#### 元の文章

腰で起これば腰部椎間板ヘルニアといい、後ろあしに症状が出ます。
ハンセンⅠ型とハンセンⅡ型の2つのタイプに分けられ、ハンセンⅠ型は急性に発症しますが、ハンセンⅡ型は少しずつゆっくりと進行する特徴があります。
椎間板ヘルニアの症状と聞くと、あしの麻痺という印象があるのではないでしょうか。しかし、椎間板ヘルニアには、麻痺以外にもさまざまな症状があります。
軽度のものは「痛み」で、首や腰を触ったり、抱き上げたりすると痛がることで気がつきます。中程度のものになるとあしの感覚が鈍くなり、うまく歩けない、ふらつくなどの症状が見られます。
重度になるとあしを引きずる、立てない、おしっこが出せない・漏れてしまうといった症状が見られるようになります。
椎間板ヘルニアを起こしやすい犬種として知られているのは次のとおりです。
これ以外の犬でも椎間板ヘルニアは起こります。「椎間板ヘルニアの症状かも」と思ったら、動物病院を受診しましょう。
椎間板ヘルニアは、大きく頚部と腰部に分類されます。原因の場所以外にも症状の重さで分類を行い、これをグレード分類といったりします。
頚部椎間板ヘルニアのグレード分類は、次の3つに分けられます。
グレードⅠ:初発の頚部の痛みだけで、あしの感覚がなくなる・麻痺するなどの神経異常は見られない
グレードⅡ:再発性の頚部の痛みで、神経異常のないもの
グレードⅢ:頚部の痛みに加えて、神経異常が出ているもの
腰部椎間板ヘルニアのグレードは5つに分類されます。
グレードⅠ:背部の痛みのみで、あしに麻痺はなく歩ける状態
グレードⅡ:ふらつくが歩ける、麻痺が出ている状態
グレードⅢ:麻痺で歩行はできないが、自力で排尿は可能な状態
グレードⅣ:後ろあしが完全に麻痺して、自力での排尿ができない状態
グレードⅤ:骨に対して刺激を与えても痛みを感じなくなっている(深部痛覚の消失)状態
椎間板ヘルニアは、問診、神経学的検査や画像診断で判断していきます。
いつから症状が出始めたのか、きっかけがあるかなどを確認します。急に首や背中を痛がり出した場合はハンセンⅠ型が疑われ、ゆっくりと症状が進行している場合にはハンセンⅡ型を疑います。

########

*課題の内容*.
椎間板ヘルニアについての文章から、腰部椎間板ヘルニアのグレードをすべて挙げ、それぞれの状態を書き出してください。

#### 利用データ

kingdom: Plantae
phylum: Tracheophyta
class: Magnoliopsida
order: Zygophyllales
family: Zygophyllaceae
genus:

########

*記述解答*.
・グレードⅠ:背部の痛みのみで、あしに麻痺はなく歩ける状態
・グレードⅡ:ふらつくが歩ける、麻痺が出ている状態
・グレードⅢ:麻痺で歩行はできないが、自力で排尿は可能な状態
・グレードⅣ:後ろあしが完全に麻痺して、自力での排尿ができない状態
・グレードⅤ:骨に対して刺激を与えても痛みを感じなくなっている(深部痛覚の消失)状態